Кое-где уцелевшие светильники, формой напоминающие факелы, были окружены невысокими бортиками с перилами. Они освещали грязные, закопченные своды зловещим красноватым сиянием. Снизу постоянно доносился глухой шум, как будто там пряталась еще одна станция. Лена заметила, что чем ближе они подходят к центру станции, тем громче становится шум и тем сильнее воняет гарью.
– Да, на Спортивной интересно, – усмехнулся Борис, видя недоумение девушки. – Почему второй путь завален землей, думаю, понятно – тут у них огород. А как тебе стихи? – с этими словами Борис указал на гранитную стелу, установленную в торцевой части платформы.
– «О спорт, ты – справедливость! О спорт – ты вызов! О спорт, ты – зодчий!» – прочла Лена. – Честно говоря, не очень. У меня и то лучше.
– Э-эх. «Не очень» ей, – Борис шутливо погрозил Лене пальцем. – Это сам Пьер де Кубертен[40], «Ода спорту». Эх, молодежь. Если серьезно, то я и сам не понимаю, как им не лень столько лет эту надпись реставрировать. Ну, вот такие приколы у «спортсменов». Так местных называют. Народу на верхнем ярусе мало, правда? Ничего удивительного. Тут элита живет.
– А остальные? – огляделась Рысева. На просторном перроне и правда размещалось всего десятка три добротных жилых построек, сделанных на совесть, без щелей между досками.
– Что, не догадалась еще? Да вот же они.
Запах буквально валил с ног, и все же любопытство пересилило отвращение. Лена перегнулась через перила.
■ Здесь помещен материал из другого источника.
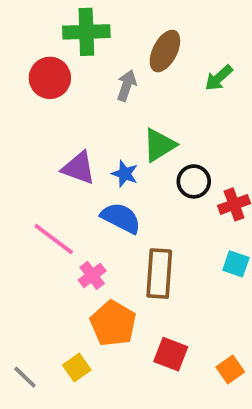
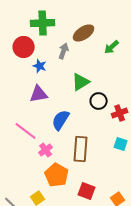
brown ellipse: (165, 51) -> (84, 33), turned 30
purple triangle: (79, 168) -> (39, 94), turned -30
blue star: (125, 174) -> (40, 66), moved
blue semicircle: (121, 218) -> (61, 120), turned -85

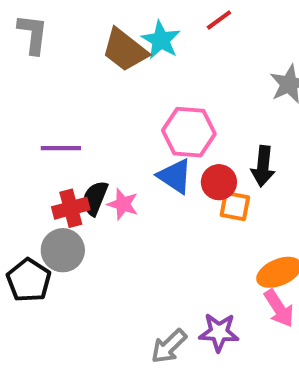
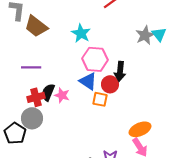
cyan star: (161, 40) -> (81, 33), moved
brown trapezoid: (125, 50) -> (36, 26), moved
black arrow: (263, 166) -> (120, 71), moved
orange square: (235, 206) -> (100, 99), moved

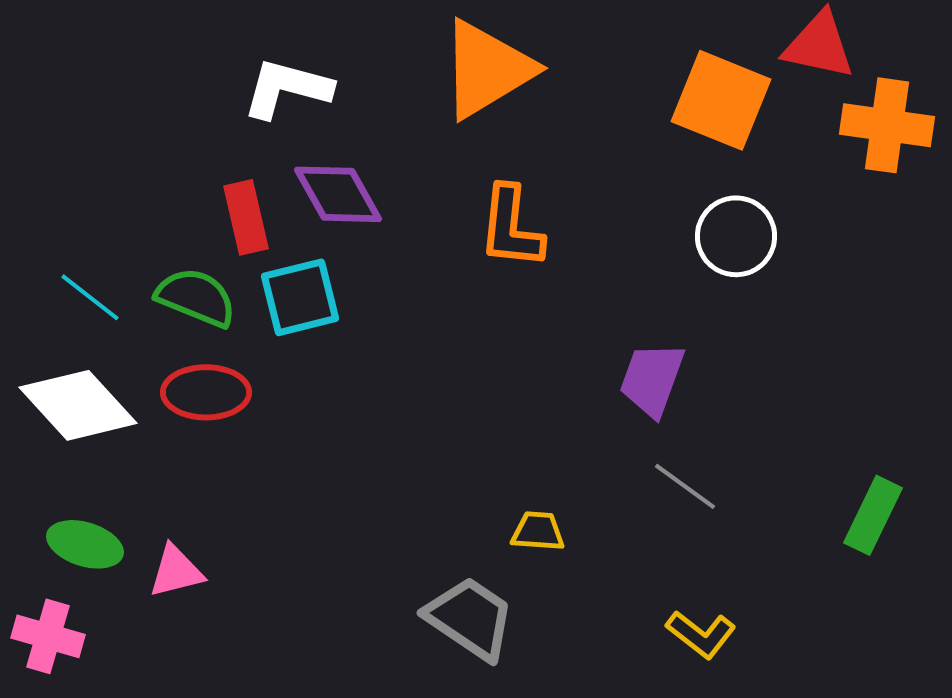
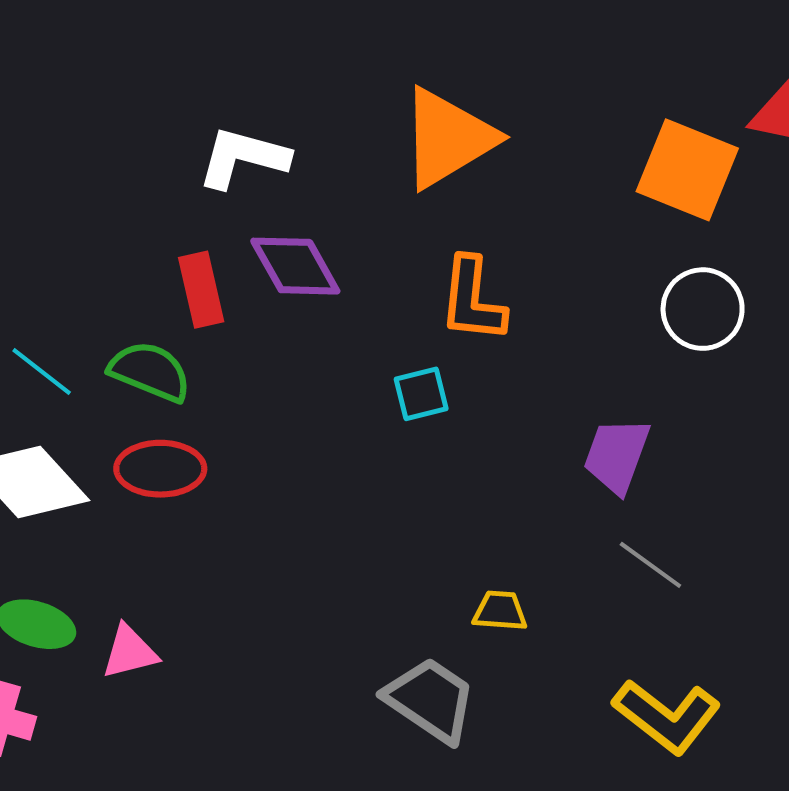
cyan square: (300, 297) -> (421, 394), moved, size x0.7
yellow L-shape: (701, 634) -> (667, 716), size x1.5

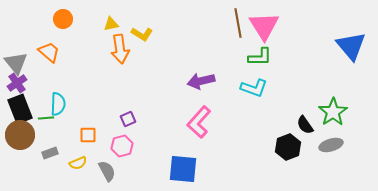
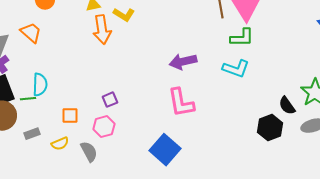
pink L-shape: (199, 122) -> (181, 103), turned -52
blue square: (183, 169) -> (165, 150), turned 36

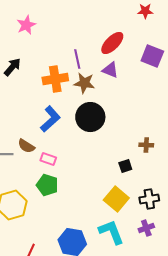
В тот же миг ее голова закружилась так сильно, что если бы не помощь Будды, вовремя схватившего ее за талию, девушка бы упала вниз.
Пол нижней платформы был густо покрыт грязью и мусором. Вместо домиков Лена увидела грязные, изорванные палатки, тесно прилепившиеся друг к другу. Протискиваясь между ними, спотыкаясь о разбросанный мусор, по нижней платформе сновали люди. И мужчины, и женщины были одеты в какое-то рваное тряпье, и, судя по запаху, мылись крайне редко, а одежду, возможно, вообще никогда не стирали. Несколько чумазых ребятишек устроили драку, стараясь столкнуть более слабого в грязевую лужу. Матери, ругаясь, пытались их разнять. А в большом чане толстая повариха готовила какую-то дурно пахнущую похлебку.